— Попали в вилку, — сказал Хоуард, и я тоже вздохнул с облегчением. — Теперь пронесло.
Четвертая бомба упала много дальше, и наступила тишина, только трещали зенитки. Я поднялся и вышел в коридор. Там была тьма. Стеклянную дверь, ведущую на маленький балкон, сорвало с петель, я вышел и огляделся по сторонам.
Небо над городом густо багровело заревами пожаров. В нем повисли три осветительные ракеты и заливали все вокруг нас яркой желтизной; трещали зенитки, пытаясь их сбить. Совсем рядом на улице разгорался еще один пожар.
Я обернулся, сзади подошел Хоуард.
— Довольно жаркий вечер, — сказал он.
Я кивнул.
— Может быть, хотите пойти в убежище?
— А вы?
— Едва ли там безопаснее, чем здесь, — сказал я.
Мы спустились в вестибюль посмотреть, не надо ли чем-нибудь помочь. Но там делать было нечего, и скоро мы вернулись в кресла у камина и налили еще по стакану марсалы.
— Рассказывайте дальше, — попросил я.
— Надеюсь, я вам не слишком наскучил? — неуверенно сказал старик.
Анжервиль — городок на дороге между Парижем и Орлеаном. Хоуард с детьми пустился в путь около пяти часов дня, было жарко и пыльно.
То был едва ли не самый тяжелый час в его жизни, сказал он мне. С самого отъезда из Сидотона он направлялся домой, в Англию; и день ото дня сильней одолевал его страх. До сих пор казалось невероятным, что он не достигнет цели, как бы ни был тяжек путь. А теперь он понял — не пробраться. Между ним и Ла-Маншем — немцы. Он идет в Анжервиль, а там его ждет концлагерь и скорее всего смерть.
Само по себе это не слишком его угнетало. Он был стар и устал; если теперь настанет конец, он не так уж много потеряет. Еще несколько дней половить рыбу, еще немного похлопотать в саду… Но дети — другое дело. Их надо как-то уберечь. Розу и Пьера можно передать французской полиции; рано или поздно их вернут родным. Но Шейла и Ронни… как быть с ними? Что с ними станется? А новый спутник, замарашка, которого забросали камнями обезумевшие от ужаса, ослепленные ненавистью старухи? Что будет с ним?
Мысли эти совсем измучили старика.
Оставалось одно — идти прямиком в Анжервиль. Позади немцы — и на севере, и на востоке, и на западе. Кинуться без дороги на юг, как те двое с «лейланда», нечего и пробовать: от передовых частей захватчика не уйти. Лучше уж не сворачивать, мужественно идти навстречу судьбе и собрать все силы, лишь бы помочь детям.

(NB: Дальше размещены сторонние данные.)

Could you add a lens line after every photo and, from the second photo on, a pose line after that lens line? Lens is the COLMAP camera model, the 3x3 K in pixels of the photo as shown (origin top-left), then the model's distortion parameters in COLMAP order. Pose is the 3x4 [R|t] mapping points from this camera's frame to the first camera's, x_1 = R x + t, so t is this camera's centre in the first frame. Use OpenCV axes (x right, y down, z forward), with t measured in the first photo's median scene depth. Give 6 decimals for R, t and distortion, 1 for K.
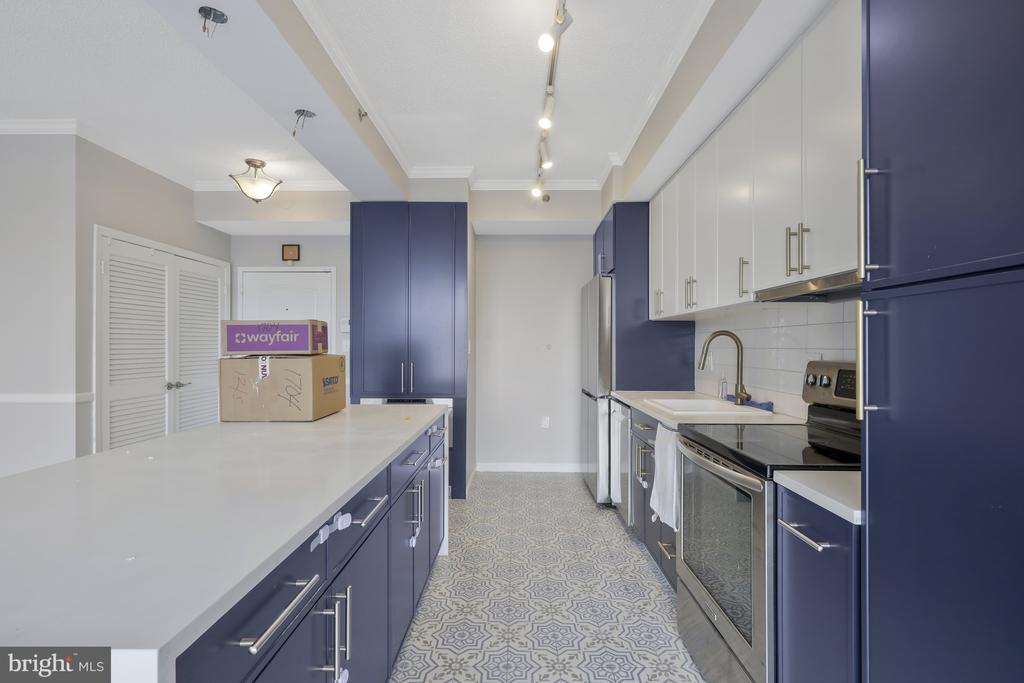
lens RADIAL K [[485.4, 0, 511.3], [0, 485.4, 342.3], [0, 0, 1]] dist [0.000649, 0.000586]
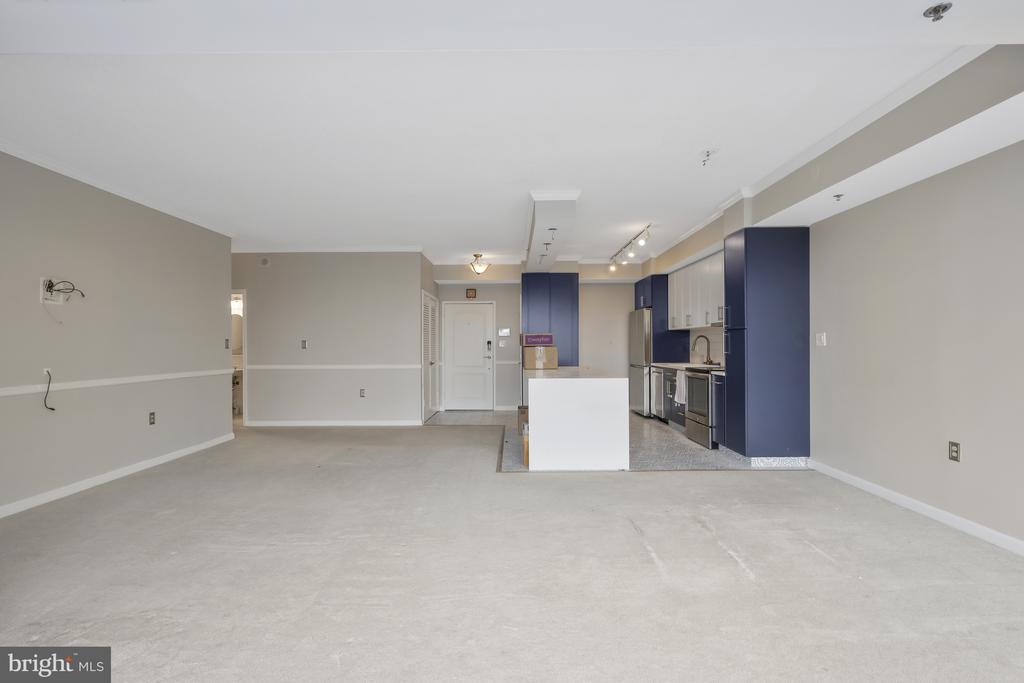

— Слышите, музыка, — сказал Ронни.
До города оставалось примерно полмили. Роза радостно вскрикнула:
— Ecoute, Pierre, — она наклонилась к малышу. — Ecoute![57]
— А? — Хоуард очнулся от задумчивости. — Что такое?
— В городе музыка играет, — объяснил Ронни. — Можно, мы пойдем послушаем?
Но у старика ухо было не такое чуткое, и он ничего не расслышал. Лишь когда уже вступили в город, он уловил мелодию Liebestraum[58].
Входя в Анжервиль, они миновали длинную вереницу заляпанных грязью грузовиков — машины по очереди подъезжали к придорожному гаражу и заправлялись у колонки. Кругом сновали солдаты; сперва они показались Хоуарду какими-то странными, и вдруг он понял: вот оно, то, что он уже час готовился увидеть, — перед ним немецкие солдаты. На них серо-зеленая форма с отложным воротником и накладными карманами, справа на груди нашивка — орел с распростертыми крыльями. У некоторых голова непокрыта, на других стальные немецкие каски, которые ни с чем не спутаешь. Лица у солдат мрачные, усталые, застывшие, и двигаются они точно автоматы.
— Это швейцарские солдаты, мистер Хоуард? — спросила Шейла.
— Нет, — сказал он, — не швейцарские.
— У них такие же каски, — сказал Ронни.
— А какие это солдаты? — спросила Роза.
Хоуард собрал детей в кружок.
— Послушайте, — сказал он по-французски. — Не надо бояться. Это немцы, но они вам ничего плохого не сделают.
Они как раз проходили мимо небольшой группы немцев. От группы отделился Unterfeldwebel[59] и подошел; на нем были высокие черные сапоги, бриджи в пятнах машинного масла.
— Вот это правильно, — сказал он, жестко выговаривая французские слова. — Мы, немцы, — ваши друзья. Мы принесли вам мир. Очень скоро вы опять сможете вернуться домой.
Дети непонимающе уставились на него. Возможно, они и вправду не поняли, слишком плохо он говорил по-французски.